Departement für Wirtschaft, Bildung und Forschung

Erledigt

Wortlaut

Die Bundesverfassung soll in Artikel 94 mit einem Absatz ergänzt werden, der einer Eidgenössischen Industriepolitik sehr enge Grenzen setzt (oder sie allenfalls sogar verbietet).

Begründung

Die Schweiz baut auf einer liberalen Wirtschaftsordnung auf. Unsere Wirtschaft floriert gerade deshalb und ist auch krisenfest, weil der Staat möglichst wenig eingreift. Industrien aus politischen Gründen zu subventionieren, sollte in engen Grenzen die absolute Ausnahme und ultima ration sein. Denn sie hat für die Schweiz einige wesentliche Nachteile.

Industriepolitik ist sehr kostspielig für den Staat und den Steuerzahler. Die strukturellen Probleme eines Wirtschaftszweiges werden durch die Intervention nämlich nicht gelöst, sondern nur zugedeckt. Auch kann eine Subventionsspirale eintreten, weil weitere Akteure dann ebenfalls nach Unterstützung rufen, da sie gleichfalls betroffen sind. Eine spezifische Industriepolitik diskriminiert unmittelbar wieder andere Branchen und Unternehmen.
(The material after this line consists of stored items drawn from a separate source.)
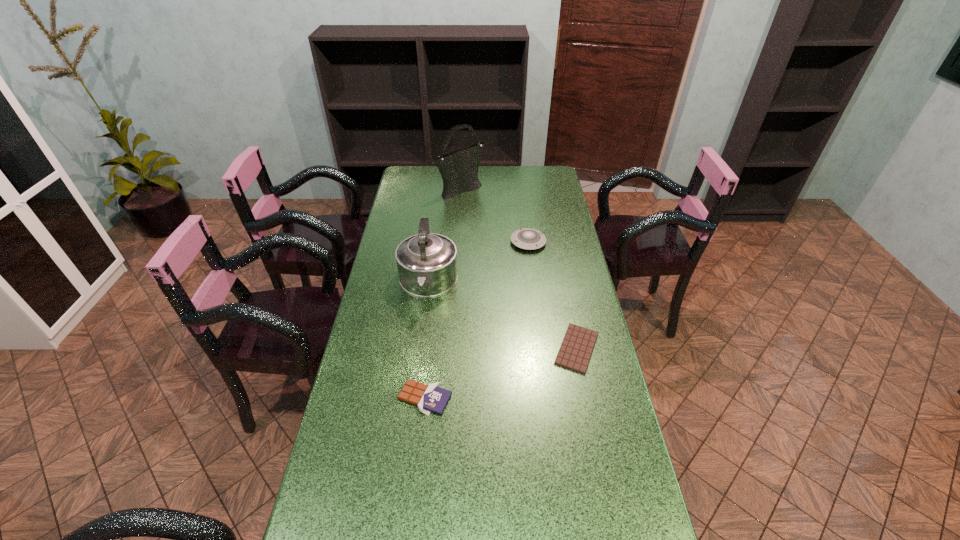
Locate an element on the screen. The image size is (960, 540). free space that satisfies the following two spatial constraints: 1. with the spout at the front of the third farthest object; 2. on the right side of the shorter chocolate bar is located at coordinates (420, 348).

Locate an element on the screen. vacant space that satisfies the following two spatial constraints: 1. on the back side of the taller chocolate bar; 2. on the left side of the second nearest object is located at coordinates (430, 348).

Locate an element on the screen. This screenshot has width=960, height=540. free point that satisfies the following two spatial constraints: 1. on the back side of the second farthest object; 2. on the right side of the second shortest object is located at coordinates (442, 242).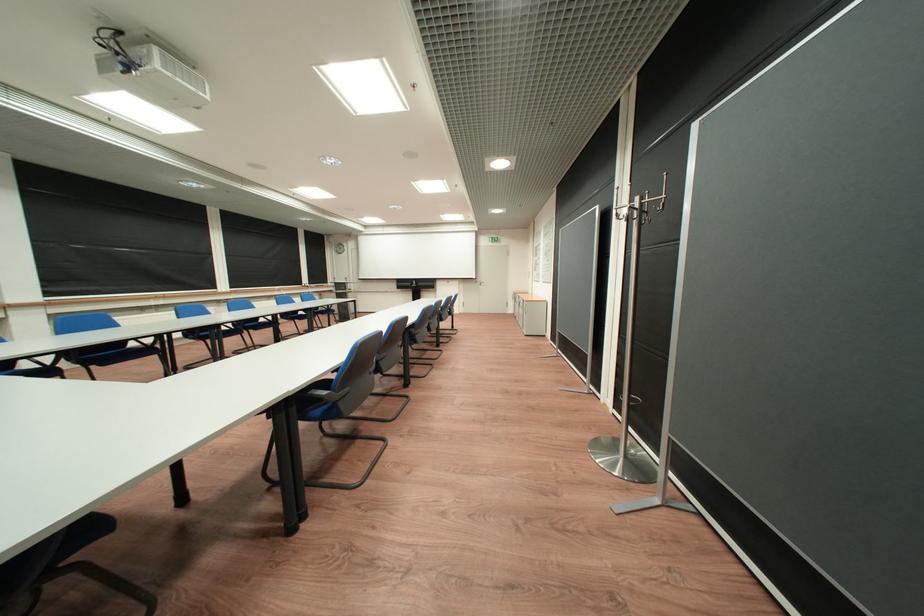
This screenshot has width=924, height=616. I want to click on cabinet handle, so click(x=538, y=306).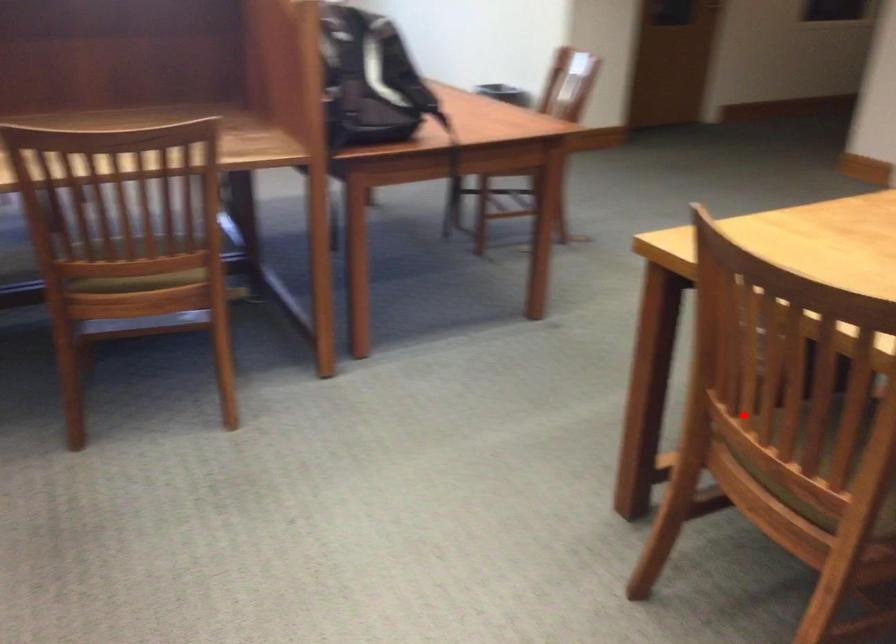
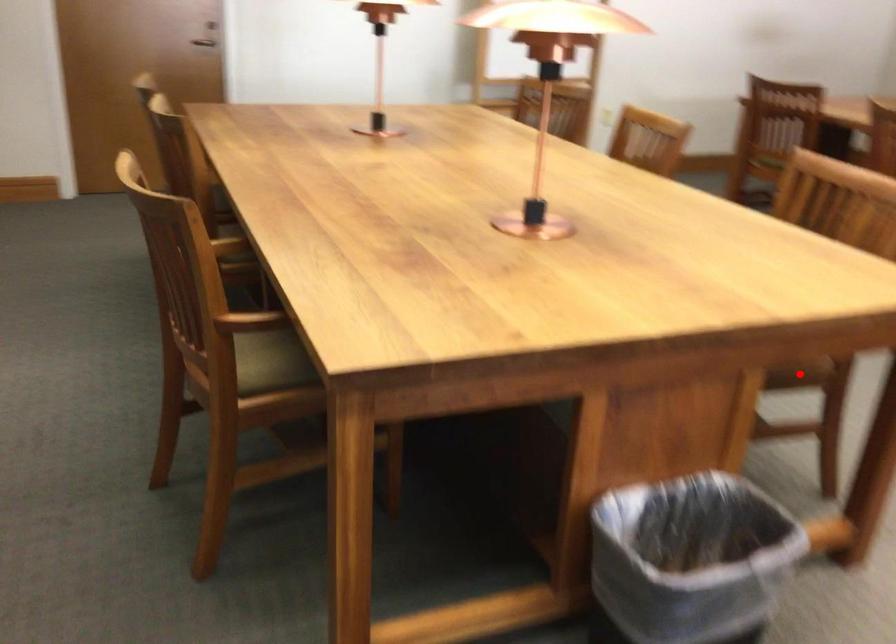
I am providing you with two images of the same scene from different viewpoints. A red point is marked on the first image and another point is marked on the second image. Is the red point in image1 aligned with the point shown in image2?

Yes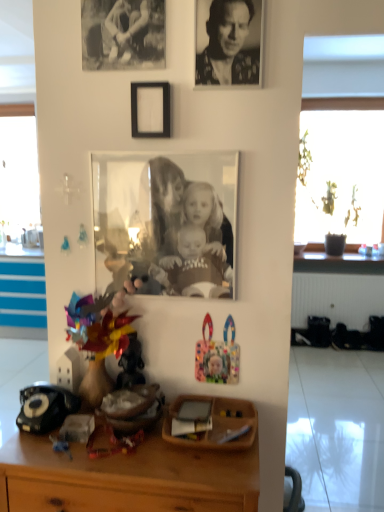
This screenshot has height=512, width=384. Find the location of `vacant area that is in front of shiny metallic toy at center, acting as the first toy starting from the left`. vacant area that is in front of shiny metallic toy at center, acting as the first toy starting from the left is located at coordinates coord(95,454).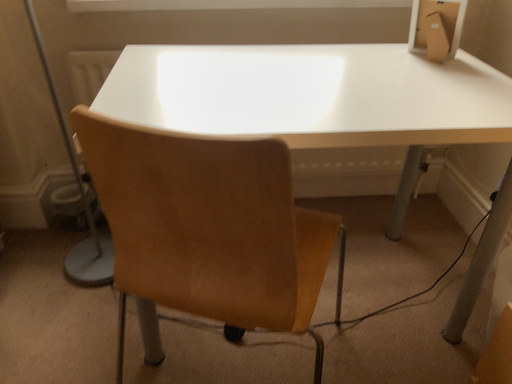
Locate an element on the screen. This screenshot has height=384, width=512. vacant space underneath matte gray table lamp at left (from a real-world perspective) is located at coordinates (76, 313).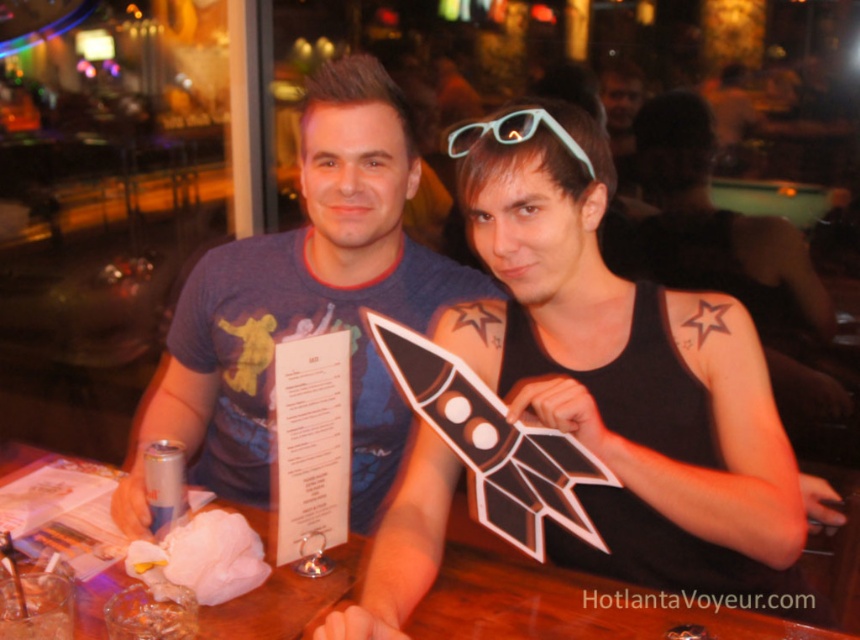
Measure the distance between blue cotton t-shirt at center and translucent plastic glasses at center.

The distance of blue cotton t-shirt at center from translucent plastic glasses at center is 39.63 centimeters.

Can you confirm if blue cotton t-shirt at center is smaller than translucent plastic glasses at center?

No.

Describe the element at coordinates (310, 298) in the screenshot. I see `blue cotton t-shirt at center` at that location.

You are a GUI agent. You are given a task and a screenshot of the screen. Output one action in this format:
    pyautogui.click(x=<x>, y=<y>)
    Task: Click on the blue cotton t-shirt at center
    This screenshot has width=860, height=640.
    Given the screenshot: What is the action you would take?
    [x=310, y=298]

The height and width of the screenshot is (640, 860). What do you see at coordinates (628, 376) in the screenshot? I see `matte blue t-shirt at center` at bounding box center [628, 376].

The width and height of the screenshot is (860, 640). Identify the location of matte blue t-shirt at center. point(628,376).

Which is more to the left, matte blue t-shirt at center or blue cotton t-shirt at center?

blue cotton t-shirt at center is more to the left.

Which of these two, matte blue t-shirt at center or blue cotton t-shirt at center, stands shorter?

Standing shorter between the two is matte blue t-shirt at center.

Locate an element on the screen. The height and width of the screenshot is (640, 860). matte blue t-shirt at center is located at coordinates (628, 376).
Ein weiteres Problem ist, dass Industriepolitik immer spekulativ und zu langsam ist. Die auslösende Situation kann sich heute schlagartig verändern. Das Tempo der Veränderungen kann die Politik nicht auffangen. Massnahmenvorschläge sind bis zur Behandlung und Entscheidung, geschweige denn bis zur Umsetzung oft schon wieder veraltet. Der Markt und die Unternehmen müssen jedoch schnell sein, rasch Lösungen finden und sich sofort wieder anpassen. Das sollen und können die Unternehmen sehr gut. An diesem Vorteil müssen wir festhalten. Sobald wir beginnen steuernd einzugreifen, wird es schwierig, kompliziert und teuer. Es ist nicht Aufgabe des Staates, einzelne Branchen zu bevorzugen.

Ein weiteres Argument ist jenes, dass wir schon gute und funktionierenden wirtschaftspolitische Instrumente bereithalten. Die Schweiz hat etwa im Gegensatz zur EU sehr gute Abfederungsmassnahmen (Kurzarbeitszeitentschädigung) für Firmen, die unvermittelt Probleme bekommen. Diese Instrumente greifen gut und schnell, und treffen auch zielgenau die wirklich betroffenen Kreise, wenn sie in Not sind, nicht vorher, nicht vorsorglich, nicht spekulativ.

Die Politik sollte die Finger von der Industriepolitik, einzelne Branchen aus politischen Gründen oder aus politischer Spekulation, zu bevorzugen. Ich schlage vor, Industriepolitik in der Verfassung zu beschränken, um kurzfristige und einseitige Forderungen verhindert werden können.